◆ Document source ◆
+ + + + +
On sait qu’il existe deux grandes mouvances au sein de la Coalition Avenir Québec, soit les Bleus (nationalistes) et les Rouges, plutôt affairistes et idéologiquement proches du Parti libéral du Québec.


La première semble inclure des ministres comme Simon Jolin-Barette (Justice) et Jean-François Roberge (Éducation). Geneviève Guilbault (Sécurité publique) et Pierre Fitzgibbon (Économie) feraient quant à eux partie du second groupe.


Au-delà de la parenthèse pandémique, qui a certainement aidé le parti au pouvoir et invisibilisé les oppositions, c’est en parvenant à conjuguer défense de l’identité québécoise et crédibilité économique que la CAQ parvient à se maintenir dans une position enviable dans les sondages, au détriment du Parti québécois et du PLQ, respectivement.


Un parti pseudo-nationaliste?


Mais dernièrement, de nombreux patriotes se disent déçus par le gouvernement Legault.


Outre sa mollesse migratoire (légère baisse à 40 000 immigrants par an suivie d’un rehaussement à 50 000 – le seuil atteint sous Charest), la principale critique faite à la CAQ est que son projet de loi linguistique (le PL96) est insuffisant.
+ + + + +
◆ Données fournies ◆
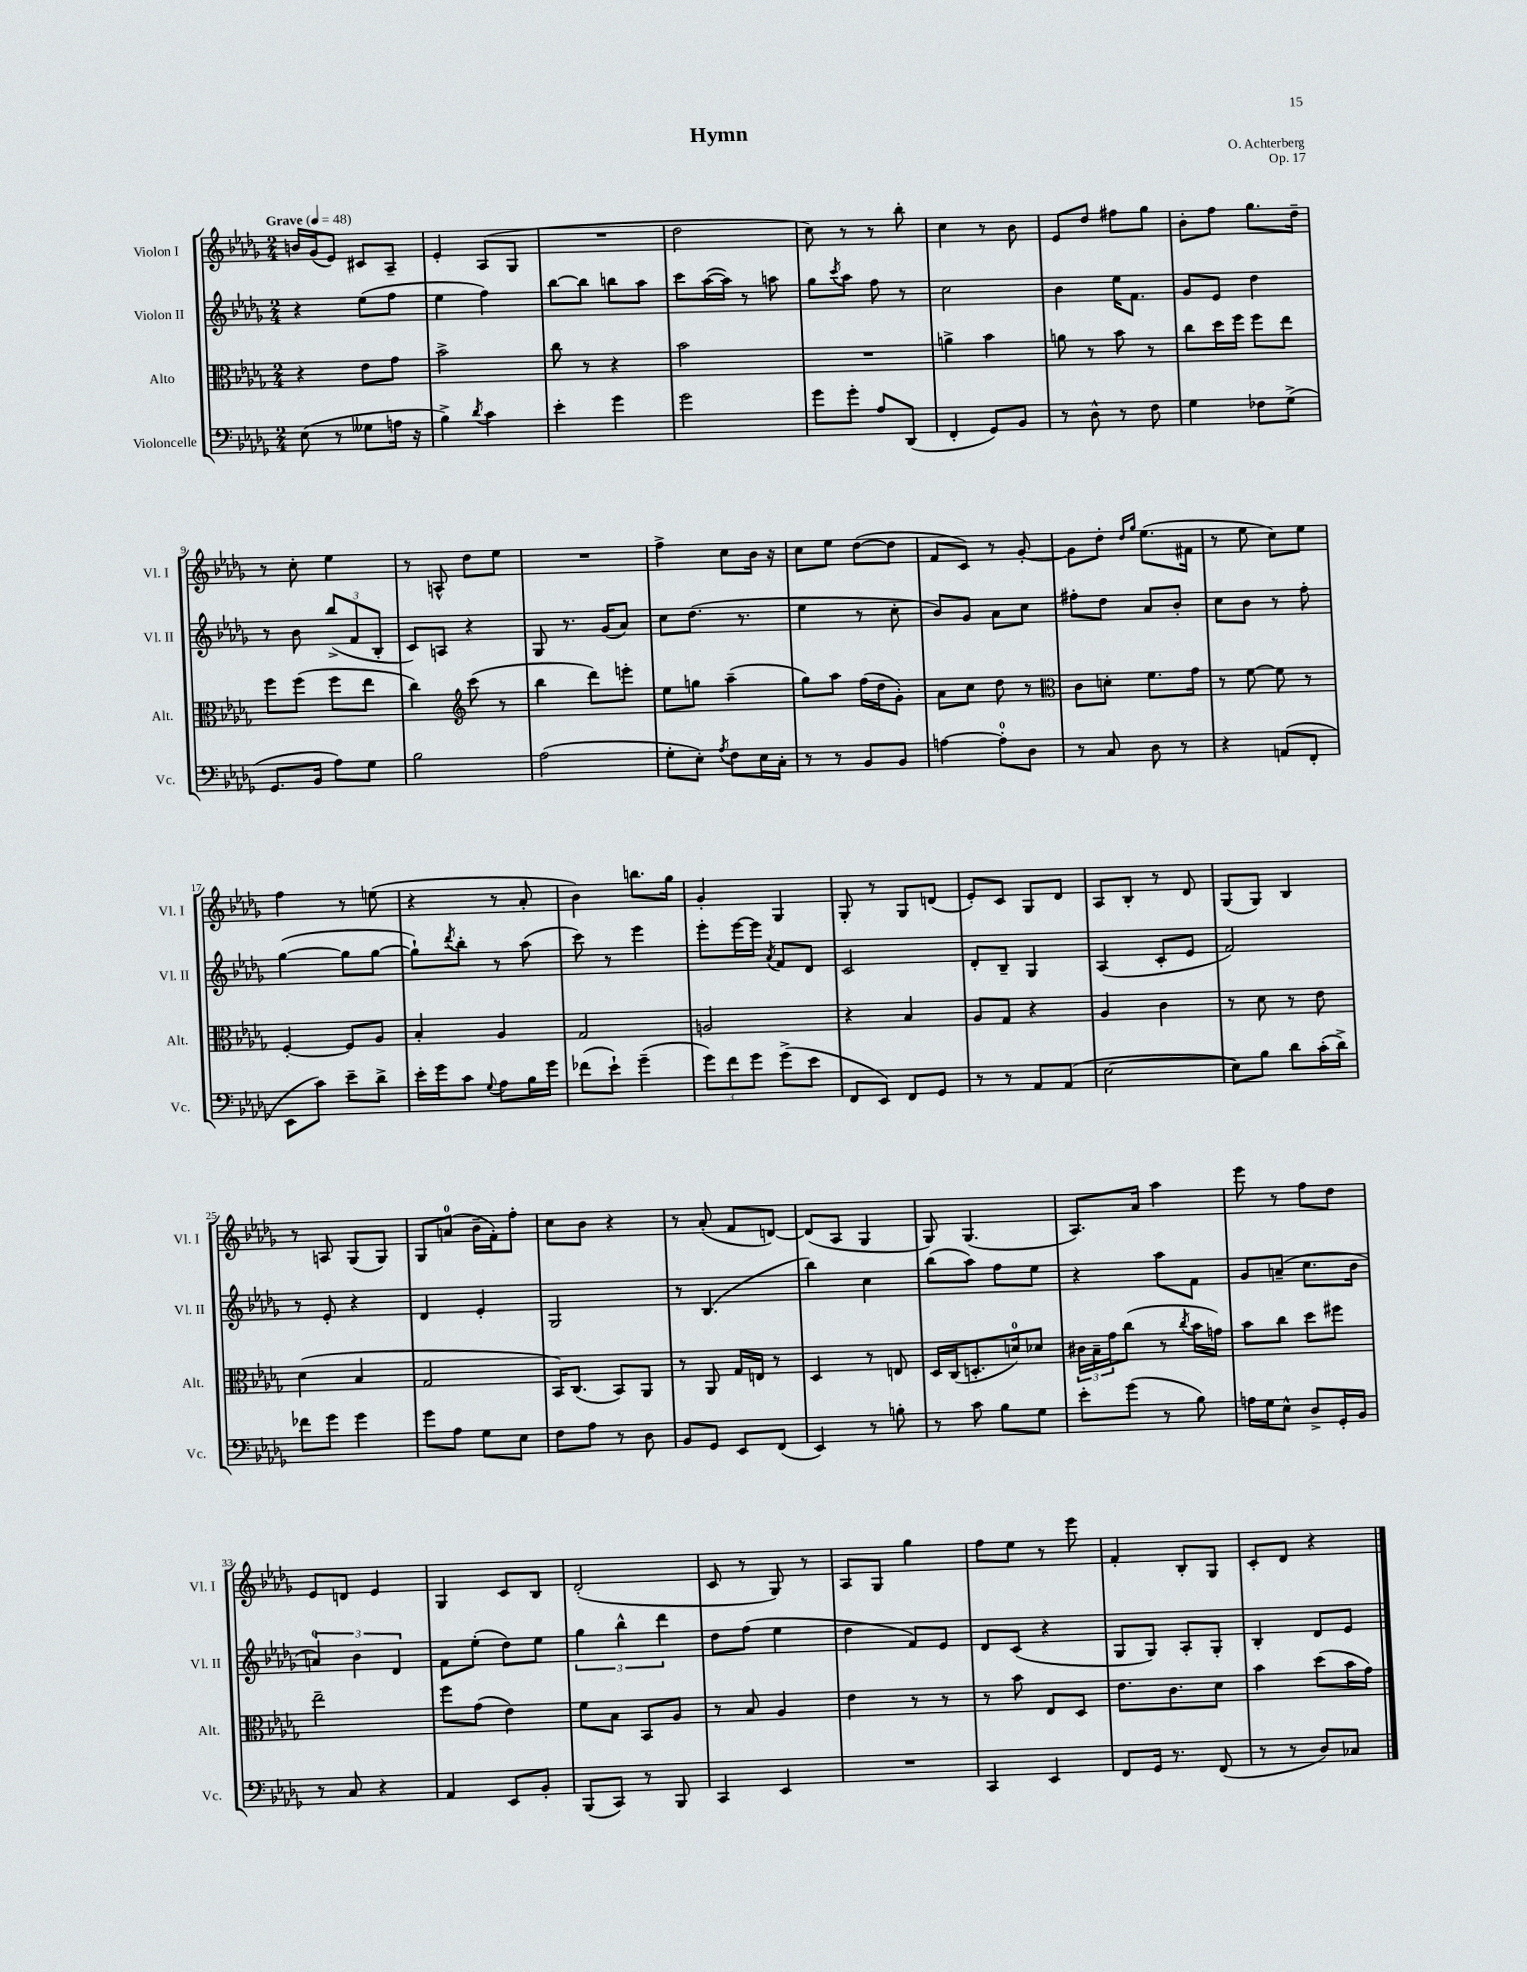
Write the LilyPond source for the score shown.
+ + + + +
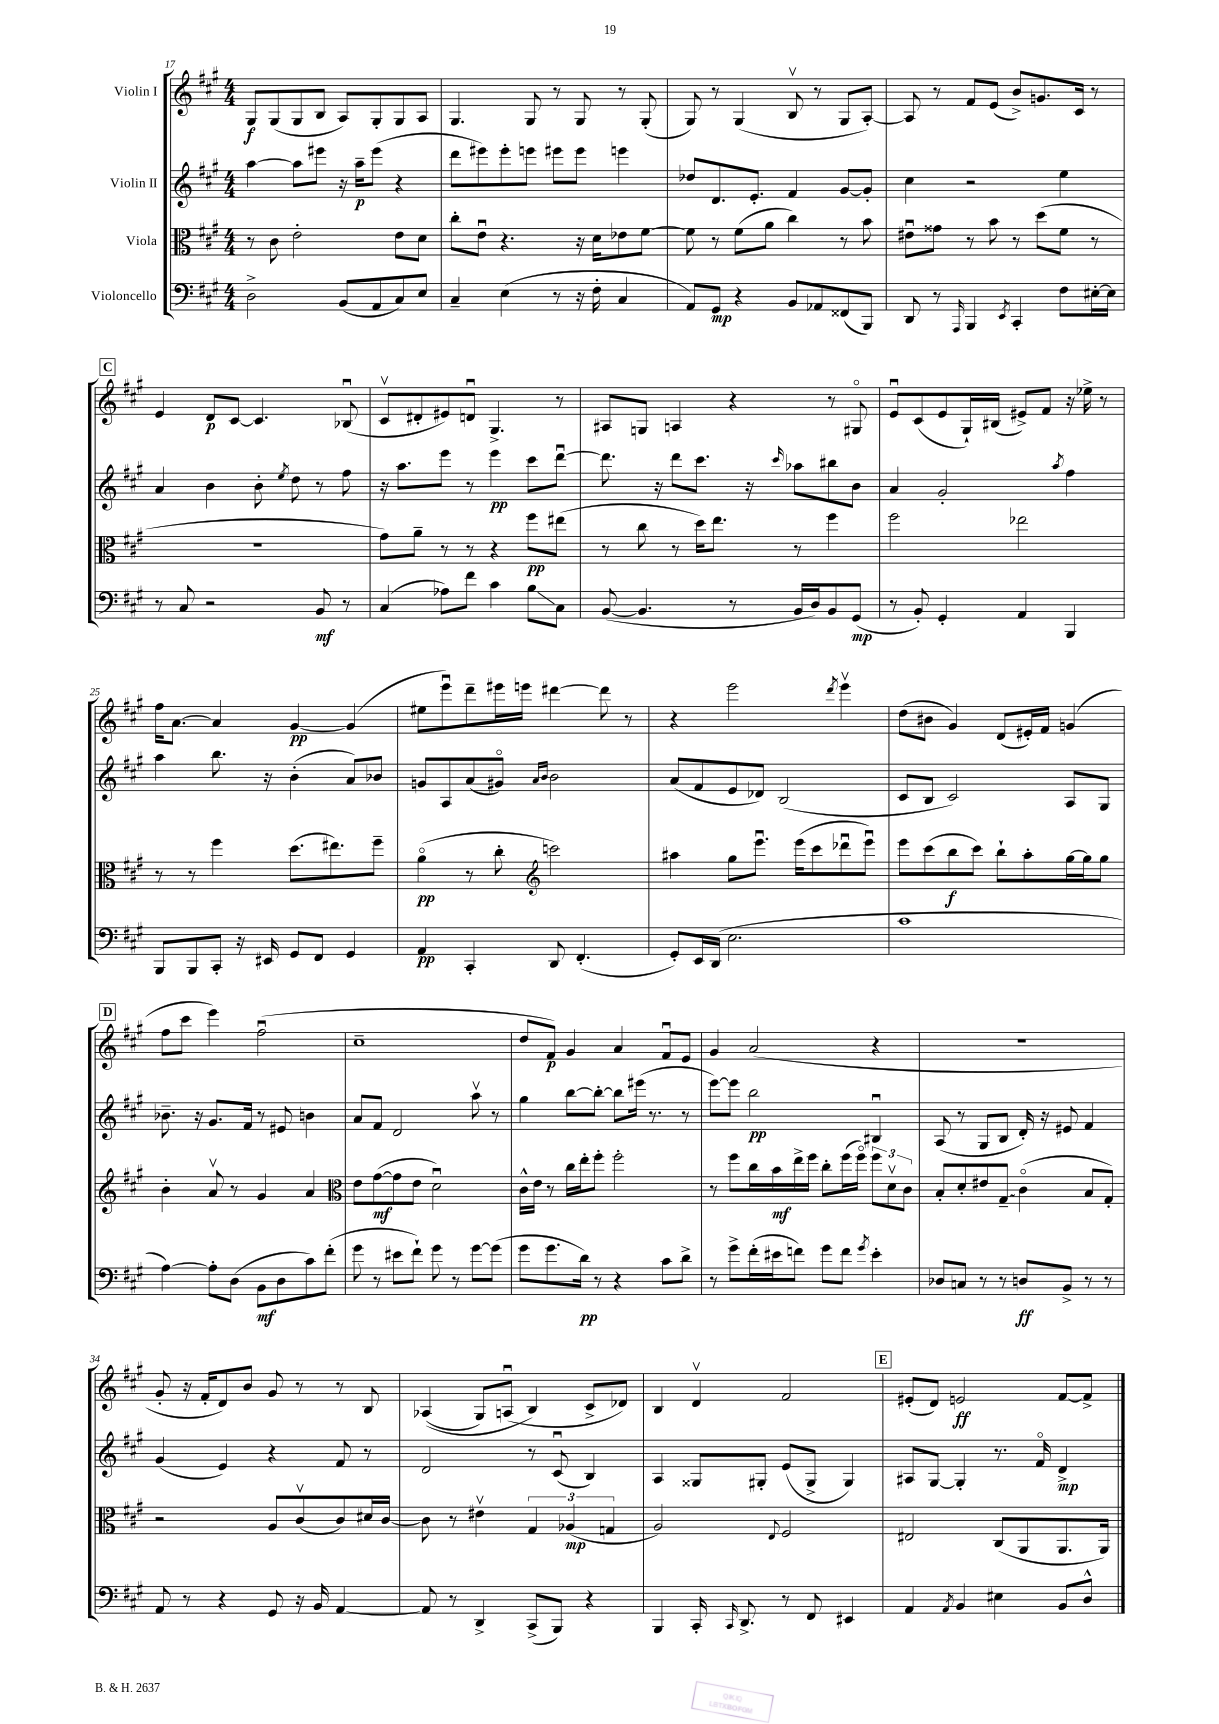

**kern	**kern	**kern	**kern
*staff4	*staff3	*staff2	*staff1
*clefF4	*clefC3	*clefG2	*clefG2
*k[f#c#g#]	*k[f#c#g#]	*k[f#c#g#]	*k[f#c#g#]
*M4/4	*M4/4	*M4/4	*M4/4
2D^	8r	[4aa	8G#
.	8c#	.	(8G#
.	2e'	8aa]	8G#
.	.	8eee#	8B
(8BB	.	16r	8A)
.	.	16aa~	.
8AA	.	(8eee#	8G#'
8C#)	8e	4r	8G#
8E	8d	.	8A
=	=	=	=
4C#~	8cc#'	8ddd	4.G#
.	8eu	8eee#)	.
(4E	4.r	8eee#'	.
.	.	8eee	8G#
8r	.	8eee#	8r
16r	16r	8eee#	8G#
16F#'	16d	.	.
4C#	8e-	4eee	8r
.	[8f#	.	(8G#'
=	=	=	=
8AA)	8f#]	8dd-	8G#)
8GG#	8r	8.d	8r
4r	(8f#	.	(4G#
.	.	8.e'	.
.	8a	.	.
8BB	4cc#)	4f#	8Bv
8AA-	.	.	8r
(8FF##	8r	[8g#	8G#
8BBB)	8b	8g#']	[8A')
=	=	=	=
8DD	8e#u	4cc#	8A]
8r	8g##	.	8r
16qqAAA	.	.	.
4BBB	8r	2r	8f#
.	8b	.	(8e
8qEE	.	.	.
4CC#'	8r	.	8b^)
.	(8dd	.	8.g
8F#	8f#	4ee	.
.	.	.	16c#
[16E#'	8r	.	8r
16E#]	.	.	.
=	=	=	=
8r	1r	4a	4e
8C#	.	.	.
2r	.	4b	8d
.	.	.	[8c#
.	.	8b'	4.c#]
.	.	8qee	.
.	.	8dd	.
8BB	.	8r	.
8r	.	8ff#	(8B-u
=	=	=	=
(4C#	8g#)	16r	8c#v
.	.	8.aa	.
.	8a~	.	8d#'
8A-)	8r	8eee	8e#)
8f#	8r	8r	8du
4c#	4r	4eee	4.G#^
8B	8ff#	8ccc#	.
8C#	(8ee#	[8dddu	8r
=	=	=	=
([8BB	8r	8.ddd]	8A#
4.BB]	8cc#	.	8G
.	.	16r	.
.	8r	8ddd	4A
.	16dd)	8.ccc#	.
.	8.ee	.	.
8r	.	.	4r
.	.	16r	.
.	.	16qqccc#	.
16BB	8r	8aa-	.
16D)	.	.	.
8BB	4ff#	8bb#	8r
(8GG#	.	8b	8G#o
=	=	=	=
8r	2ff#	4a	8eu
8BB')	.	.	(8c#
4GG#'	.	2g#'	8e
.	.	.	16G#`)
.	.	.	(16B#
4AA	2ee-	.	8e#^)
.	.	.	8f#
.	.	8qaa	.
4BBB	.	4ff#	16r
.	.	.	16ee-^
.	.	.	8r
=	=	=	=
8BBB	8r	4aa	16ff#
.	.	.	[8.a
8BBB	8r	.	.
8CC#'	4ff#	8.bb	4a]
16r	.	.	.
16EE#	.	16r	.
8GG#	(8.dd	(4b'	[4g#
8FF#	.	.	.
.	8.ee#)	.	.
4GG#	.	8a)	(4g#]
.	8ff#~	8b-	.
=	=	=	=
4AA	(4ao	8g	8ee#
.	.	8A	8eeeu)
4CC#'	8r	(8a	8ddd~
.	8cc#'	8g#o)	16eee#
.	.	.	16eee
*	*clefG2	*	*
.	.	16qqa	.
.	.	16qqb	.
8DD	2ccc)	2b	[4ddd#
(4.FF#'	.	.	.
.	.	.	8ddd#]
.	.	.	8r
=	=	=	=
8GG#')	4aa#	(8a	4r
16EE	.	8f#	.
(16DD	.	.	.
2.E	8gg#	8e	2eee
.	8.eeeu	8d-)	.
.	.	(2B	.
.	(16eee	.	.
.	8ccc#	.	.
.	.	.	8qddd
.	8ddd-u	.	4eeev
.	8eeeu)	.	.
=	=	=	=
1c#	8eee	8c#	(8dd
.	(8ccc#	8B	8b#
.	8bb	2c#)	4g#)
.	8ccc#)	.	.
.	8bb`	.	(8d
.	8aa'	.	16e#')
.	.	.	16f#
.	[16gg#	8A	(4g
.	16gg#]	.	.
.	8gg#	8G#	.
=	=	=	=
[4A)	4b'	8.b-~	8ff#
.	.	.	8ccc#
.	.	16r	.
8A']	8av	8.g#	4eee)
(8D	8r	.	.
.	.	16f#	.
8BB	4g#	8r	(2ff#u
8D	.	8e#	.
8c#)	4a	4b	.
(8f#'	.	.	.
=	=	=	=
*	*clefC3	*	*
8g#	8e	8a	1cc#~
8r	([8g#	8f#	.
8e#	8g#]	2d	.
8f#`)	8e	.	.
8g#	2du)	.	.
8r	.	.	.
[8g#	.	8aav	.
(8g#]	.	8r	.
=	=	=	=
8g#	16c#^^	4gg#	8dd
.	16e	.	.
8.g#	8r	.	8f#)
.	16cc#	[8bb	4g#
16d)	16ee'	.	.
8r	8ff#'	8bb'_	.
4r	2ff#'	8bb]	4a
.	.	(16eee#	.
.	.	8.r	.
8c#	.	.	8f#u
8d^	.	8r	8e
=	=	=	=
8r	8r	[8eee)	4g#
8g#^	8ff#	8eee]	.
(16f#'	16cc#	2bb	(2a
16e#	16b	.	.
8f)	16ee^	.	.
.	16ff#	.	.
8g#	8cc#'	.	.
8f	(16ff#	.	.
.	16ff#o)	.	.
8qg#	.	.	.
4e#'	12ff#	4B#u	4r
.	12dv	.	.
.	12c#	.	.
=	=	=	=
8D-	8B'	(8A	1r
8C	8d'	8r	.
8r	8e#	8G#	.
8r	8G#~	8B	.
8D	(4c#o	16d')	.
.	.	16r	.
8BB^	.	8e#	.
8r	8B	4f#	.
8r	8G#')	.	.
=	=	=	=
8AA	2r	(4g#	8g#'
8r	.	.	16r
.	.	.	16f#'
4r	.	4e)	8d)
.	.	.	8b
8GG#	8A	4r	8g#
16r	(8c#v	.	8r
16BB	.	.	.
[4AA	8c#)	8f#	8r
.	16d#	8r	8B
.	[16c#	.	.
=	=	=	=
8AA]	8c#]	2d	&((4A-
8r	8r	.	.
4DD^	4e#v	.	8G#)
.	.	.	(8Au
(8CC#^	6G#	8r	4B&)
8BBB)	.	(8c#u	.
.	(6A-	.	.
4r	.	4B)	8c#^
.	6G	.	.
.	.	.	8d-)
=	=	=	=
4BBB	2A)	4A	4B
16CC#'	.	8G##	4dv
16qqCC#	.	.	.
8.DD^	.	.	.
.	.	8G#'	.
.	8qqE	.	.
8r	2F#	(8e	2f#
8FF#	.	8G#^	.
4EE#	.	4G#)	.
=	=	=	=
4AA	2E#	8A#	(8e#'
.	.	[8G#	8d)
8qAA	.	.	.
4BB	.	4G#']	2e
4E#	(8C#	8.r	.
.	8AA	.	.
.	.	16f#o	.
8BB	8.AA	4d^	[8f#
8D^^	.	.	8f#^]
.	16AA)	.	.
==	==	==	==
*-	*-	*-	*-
+ + + + +
◆ Exercices ◆
- 1) Recopiez le passage du texte sur la Coalition Avenir Québec qui va de « Mais dernièrement, de nombreux patriotes se disent » jusqu'à « PL96) est insuffisant. » inclus.
- 2) Reprenez le texte sur la Coalition Avenir Québec à la suite de sa dernière phrase et poursuivez-le.

◆ Corrigé des exercices ◆
- 1)
Mais dernièrement, de nombreux patriotes se disent déçus par le gouvernement Legault.


Outre sa mollesse migratoire (légère baisse à 40 000 immigrants par an suivie d’un rehaussement à 50 000 – le seuil atteint sous Charest), la principale critique faite à la CAQ est que son projet de loi linguistique (le PL96) est insuffisant.

- 2)
S’il est indubitablement intéressant (et même audacieux) d’un point de vue constitutionnel (modification unilatérale de la constitution canadienne pour y enchâsser le français comme langue commune du Québec), les mesures linguistiques concrètes prévues par Québec ne vont tout simplement pas assez loin.


La proportion de francophones dans la vallée du Saint-Laurent n’a jamais été aussi faible depuis 150 ans. Sur l’île de Montréal, les jeunes francophones sont plus bilingues que les jeunes anglophones depuis 2011. Il y a urgence d’agir et les mesurettes symboliques de la CAQ ne suffiront pas.


La loi 101 au cégep


Des experts renommés, comme Frédéric LacroixCharles Castonguay ou encore Guy Rocher, réclament l’application de la la Charte de la langue française au cégep. C’est aussi la position défendue par le PQ.



Le vénérable Guy Rocher, qui a participé à la rédaction de la loi 101, milite pour son application au réseau collégial et même au premier cycle universitaire.


Malheureusement, la version initiale du PL96 était tellement timide qu’elle allait moins loin que ce que proposait le PLQ!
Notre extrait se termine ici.